The most important criteria that determine the suitability of gasoline components are the octane numbers (RON and MON), volatility (boiling properties and vapor pressure) and more recently chemical composition (aromatics, absence of benzene, olefins and sulphur).


This gasoline is obtained by distillation is therefore easiest to produce and also longest in use. The composition of straight-run gasoline depends on the type of crude oil used (frequently high paraffin content). The octane quality is usually low.
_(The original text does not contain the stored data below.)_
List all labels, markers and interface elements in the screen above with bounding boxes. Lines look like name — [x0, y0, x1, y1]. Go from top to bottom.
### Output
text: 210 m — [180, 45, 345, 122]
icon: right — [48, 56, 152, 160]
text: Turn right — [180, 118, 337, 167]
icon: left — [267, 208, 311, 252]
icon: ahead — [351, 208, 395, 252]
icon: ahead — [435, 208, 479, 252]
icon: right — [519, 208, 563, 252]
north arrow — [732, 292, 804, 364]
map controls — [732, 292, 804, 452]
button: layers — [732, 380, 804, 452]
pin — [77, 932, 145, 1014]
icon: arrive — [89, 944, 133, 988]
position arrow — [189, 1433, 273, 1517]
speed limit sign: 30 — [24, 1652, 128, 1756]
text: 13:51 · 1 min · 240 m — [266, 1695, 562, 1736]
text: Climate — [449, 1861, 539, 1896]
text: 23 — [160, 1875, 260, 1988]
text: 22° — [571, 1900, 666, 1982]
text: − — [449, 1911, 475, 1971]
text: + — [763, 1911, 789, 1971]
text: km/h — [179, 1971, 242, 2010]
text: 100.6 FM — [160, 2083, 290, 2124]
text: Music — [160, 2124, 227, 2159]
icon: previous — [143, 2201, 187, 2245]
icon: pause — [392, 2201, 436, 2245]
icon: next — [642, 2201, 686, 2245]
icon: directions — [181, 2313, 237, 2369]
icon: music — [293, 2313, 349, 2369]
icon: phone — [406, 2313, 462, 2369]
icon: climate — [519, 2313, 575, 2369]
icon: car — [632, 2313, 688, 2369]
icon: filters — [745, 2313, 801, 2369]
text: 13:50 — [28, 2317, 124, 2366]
Butane also belongs to the straight-run products but it has a high-octane level. It is to be added to gasoline, besides being used as liquefied petroleum gas (LPG). Because of its high vapor pressure, butane is good for engine cold-start. On the other hand, too high the vapor pressure can lead to hot-fuel handling problem (warm start problems, stumbling engine, vapor lock) and increased evaporative hydrocarbon emissions. Thus, addition of butane is limited by the vapor pressure specification.


Catalytically cracked gasoline is more important for gasoline production. Catalytically cracked gasoline is usually separated into high-boiling and low-boiling fractions, which have different applications. The octane quality (especially the MON) of catalytically cracked gasoline is usually sufficient only for regular gasoline. In order to meet the legally defined olefin specification of gasoline the amount which can be used in gasoline production is limited. The high olefin content of these fuel components also requires special precautions to be taken against polymerisation and oxidation during their use.

Another variant of catalytic cracking is hydro cracking, a process in which hydrogen is added. The hydro cracked gasoline produce by this process contains practically no unsaturated components.